Write the next part of the blog entry about being the odd one out since childhood, starting right after the sentence ending "but I was one of the boys all the same."

**Excerpted passage:**
________________

Saturday, January 15, 2005

Technology and I...

Whilst changing the template I have lost the links to this blog. Apart from the courtesy aspect it doesn't matter that much, as you aren't losing much traffic by not appearing here, but I do like to mimic a "real" blog, so I'll be trying to regain the links...I can feel a "Technical?" coming on...( for the uninitiated, that's a phone call to one of the younger generation who can help with such matters, usually Paul - sorry Paul!)

I also lost the famous counter which confirmed the lone state of this production.

On another tack I am fast becoming addicted to "Google Whack". I may become famous in this crazed world yet!

Back to bed for more catching up with dreams,

Jocelyne

Thursday, January 13, 2005

The scandal of the lone blogger

It has occurred to me, while checking out other folks' blogs and seeing the number of comments they generate that I am in this community much as I have been throughout my life, and in any community, a bit of an odd one out.

At primary school, I would walk around the perimeter fence of our playground lost in thoughts, or singing the latest hits (many of these, being in France , and in the fifties, have since become great classics by the way...and not just in France...cf "je ne regrette rien", to name but one). When I wasn't singing known songs, I was composing symphonies in my head and singing them out loud. I don't remember how they went, with any degree of precision..otherwise, I would be a composer, see?...but I do know that I had an extraordinary amount of trouble ending my symphonies...I always found another crescendo, then descendo, then crescendo again...until the school mistress clapped her hands and we were lining up again, ready to go back to class in an orderly fashion.

It's not that I wasn't "popular"...just that I was mainly popular with the boys, since I preferred their playground activities to the girls'. The boys at my primary school were Supreme Thespians: during each play time they enacted some famous saga or other; from Blue beard, to Joan of Arc, from Tom Thumb to The Three Musketeers. I, as their Lady, was always given a good part by all those budding stars. I have it on good authority, having met up fairly recently with a couple of them, that those boys fought for the honour of carrying my satchel to school! This fact is all the more surprising that, as a child, I was given steroids on a permanent basis, as a result of which my appearance was less than good because of the bloating caused by the life-saving medicine ...(The girls called me all kinds of names...aaawwwH!Silly moos!...)But I was, and still am...to some extent, and please forgive this rather narcissistic outburst, plucky, funny, up for anything fun or slightly out of bounds, and the boys loved me. I loved braving the snow with them, ploughing and sliding, up to our necks in deep trenches, along the dodgy path overhanging the "waterfall", instead of walking the long way round to school; I loved scaling the walls at the back of the priest's house, instead of going to catechism, and exploring the secret gardens of the rich estate those walls were meant to protect...I loved adventure, a bit more than your average girl did! I was not a garçon manqué (Tom boy), oh no sirree! but I was one of the boys all the same.

________________

**Information:**

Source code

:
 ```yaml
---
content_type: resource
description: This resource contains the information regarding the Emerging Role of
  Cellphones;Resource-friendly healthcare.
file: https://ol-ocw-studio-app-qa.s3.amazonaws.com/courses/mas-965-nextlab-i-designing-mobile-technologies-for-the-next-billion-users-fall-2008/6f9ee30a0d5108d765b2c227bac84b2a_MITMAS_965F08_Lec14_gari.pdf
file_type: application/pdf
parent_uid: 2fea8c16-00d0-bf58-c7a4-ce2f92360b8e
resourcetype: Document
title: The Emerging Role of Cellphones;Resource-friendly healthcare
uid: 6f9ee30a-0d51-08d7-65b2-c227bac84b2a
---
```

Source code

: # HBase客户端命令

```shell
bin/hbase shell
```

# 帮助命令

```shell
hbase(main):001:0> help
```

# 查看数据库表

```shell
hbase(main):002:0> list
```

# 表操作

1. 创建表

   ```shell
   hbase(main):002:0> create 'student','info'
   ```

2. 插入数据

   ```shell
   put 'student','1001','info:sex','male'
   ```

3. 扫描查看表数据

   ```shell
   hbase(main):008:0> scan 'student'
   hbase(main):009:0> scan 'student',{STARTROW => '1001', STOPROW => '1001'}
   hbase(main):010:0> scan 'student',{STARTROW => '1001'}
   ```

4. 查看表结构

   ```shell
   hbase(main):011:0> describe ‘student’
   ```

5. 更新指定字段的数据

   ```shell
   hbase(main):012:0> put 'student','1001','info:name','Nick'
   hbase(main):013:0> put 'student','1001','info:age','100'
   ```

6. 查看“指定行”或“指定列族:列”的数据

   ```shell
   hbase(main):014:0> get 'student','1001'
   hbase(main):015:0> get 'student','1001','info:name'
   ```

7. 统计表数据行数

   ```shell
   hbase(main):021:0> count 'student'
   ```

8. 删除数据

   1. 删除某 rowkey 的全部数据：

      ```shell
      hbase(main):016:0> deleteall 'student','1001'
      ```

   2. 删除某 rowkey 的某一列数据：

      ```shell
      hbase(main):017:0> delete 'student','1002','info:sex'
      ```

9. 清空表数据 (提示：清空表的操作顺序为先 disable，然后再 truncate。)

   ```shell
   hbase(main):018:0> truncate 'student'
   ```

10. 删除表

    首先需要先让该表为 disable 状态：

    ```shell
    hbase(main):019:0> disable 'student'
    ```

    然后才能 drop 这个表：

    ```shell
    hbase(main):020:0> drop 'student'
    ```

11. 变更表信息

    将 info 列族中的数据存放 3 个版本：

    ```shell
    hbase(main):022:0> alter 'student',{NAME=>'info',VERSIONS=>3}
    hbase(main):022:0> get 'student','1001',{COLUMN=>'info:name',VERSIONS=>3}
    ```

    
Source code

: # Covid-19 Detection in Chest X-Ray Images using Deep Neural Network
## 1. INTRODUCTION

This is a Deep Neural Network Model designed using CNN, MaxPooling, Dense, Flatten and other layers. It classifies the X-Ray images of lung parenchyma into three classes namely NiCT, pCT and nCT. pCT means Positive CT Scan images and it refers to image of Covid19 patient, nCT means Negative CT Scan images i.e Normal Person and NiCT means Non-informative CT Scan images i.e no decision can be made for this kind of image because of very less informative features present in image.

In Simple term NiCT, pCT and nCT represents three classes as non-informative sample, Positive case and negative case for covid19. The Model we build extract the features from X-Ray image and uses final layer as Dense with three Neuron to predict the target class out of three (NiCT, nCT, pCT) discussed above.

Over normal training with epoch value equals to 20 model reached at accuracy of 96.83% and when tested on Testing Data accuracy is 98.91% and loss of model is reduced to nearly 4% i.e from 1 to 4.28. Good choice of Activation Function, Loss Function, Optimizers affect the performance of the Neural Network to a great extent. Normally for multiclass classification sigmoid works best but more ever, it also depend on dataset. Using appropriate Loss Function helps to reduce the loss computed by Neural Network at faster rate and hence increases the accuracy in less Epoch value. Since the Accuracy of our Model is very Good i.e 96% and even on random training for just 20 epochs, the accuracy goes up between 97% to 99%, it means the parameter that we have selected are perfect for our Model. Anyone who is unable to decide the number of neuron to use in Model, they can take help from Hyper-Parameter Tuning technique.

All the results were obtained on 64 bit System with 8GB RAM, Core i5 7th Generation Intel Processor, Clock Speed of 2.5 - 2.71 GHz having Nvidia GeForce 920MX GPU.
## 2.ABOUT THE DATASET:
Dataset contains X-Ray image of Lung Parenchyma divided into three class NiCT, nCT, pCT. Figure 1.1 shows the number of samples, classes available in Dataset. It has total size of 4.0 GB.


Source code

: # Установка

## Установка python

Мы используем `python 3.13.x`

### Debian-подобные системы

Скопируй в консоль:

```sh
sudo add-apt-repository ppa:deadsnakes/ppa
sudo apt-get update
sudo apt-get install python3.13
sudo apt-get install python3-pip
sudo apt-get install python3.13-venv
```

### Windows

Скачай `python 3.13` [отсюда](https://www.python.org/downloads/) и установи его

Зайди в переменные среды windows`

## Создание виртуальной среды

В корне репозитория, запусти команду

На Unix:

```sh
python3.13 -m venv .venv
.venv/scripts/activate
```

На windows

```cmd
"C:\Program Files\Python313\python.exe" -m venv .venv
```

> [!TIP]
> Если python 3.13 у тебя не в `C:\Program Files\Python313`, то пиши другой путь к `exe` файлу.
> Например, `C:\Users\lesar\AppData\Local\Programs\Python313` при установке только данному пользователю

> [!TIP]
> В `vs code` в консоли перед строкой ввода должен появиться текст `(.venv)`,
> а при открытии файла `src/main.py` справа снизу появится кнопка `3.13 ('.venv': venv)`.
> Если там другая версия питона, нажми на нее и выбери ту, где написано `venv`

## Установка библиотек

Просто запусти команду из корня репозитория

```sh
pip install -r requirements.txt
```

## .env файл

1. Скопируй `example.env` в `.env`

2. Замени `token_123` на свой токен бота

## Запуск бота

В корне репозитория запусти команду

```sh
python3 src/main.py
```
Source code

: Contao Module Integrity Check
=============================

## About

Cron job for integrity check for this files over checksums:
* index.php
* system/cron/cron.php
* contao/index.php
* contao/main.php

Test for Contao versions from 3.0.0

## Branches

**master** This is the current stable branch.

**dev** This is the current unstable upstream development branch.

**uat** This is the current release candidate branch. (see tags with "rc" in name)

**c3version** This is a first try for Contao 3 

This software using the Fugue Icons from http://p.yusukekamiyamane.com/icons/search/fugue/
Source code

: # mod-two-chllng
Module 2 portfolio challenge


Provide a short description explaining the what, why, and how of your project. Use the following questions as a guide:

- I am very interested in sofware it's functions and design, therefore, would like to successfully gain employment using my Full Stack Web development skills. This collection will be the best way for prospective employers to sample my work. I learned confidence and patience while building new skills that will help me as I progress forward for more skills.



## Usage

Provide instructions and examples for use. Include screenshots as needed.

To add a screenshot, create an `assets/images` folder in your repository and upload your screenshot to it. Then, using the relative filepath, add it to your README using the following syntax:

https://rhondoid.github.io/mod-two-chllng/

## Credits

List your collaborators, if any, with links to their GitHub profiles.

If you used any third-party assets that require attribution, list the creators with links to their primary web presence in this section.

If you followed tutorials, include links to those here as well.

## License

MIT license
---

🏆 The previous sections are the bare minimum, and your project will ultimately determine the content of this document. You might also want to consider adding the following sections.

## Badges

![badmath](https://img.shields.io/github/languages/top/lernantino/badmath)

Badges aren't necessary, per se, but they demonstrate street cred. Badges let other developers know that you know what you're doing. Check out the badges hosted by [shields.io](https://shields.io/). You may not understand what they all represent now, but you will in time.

________________

**Exercise response:**
Thus I was somewhat excluded from the various girly cliques and slightly bullied...I didn't care much, because I was always top of the form, and that shut them up, once a month when the rankings were announced: I can still hear Madame Vigier announcing softly: "Première de la classe, avec une moyenne de 9/10 (...or such like...again forgive the poetic license), Jocelyne Douvre!" That was a good sound: it meant I wasn't going to get beaten when I got home. All my dad would probably say, is "Can't you ever manage a 10, you idiot!"...aaaawwww! ( But then he also beat me when I could not stop shaking because of having contracted St Vitus dance -chorea is the proper medical term I think...more aaawwww?... Ha! No need to aaaawwwww on my behalf: everything is just as it is meant to be!)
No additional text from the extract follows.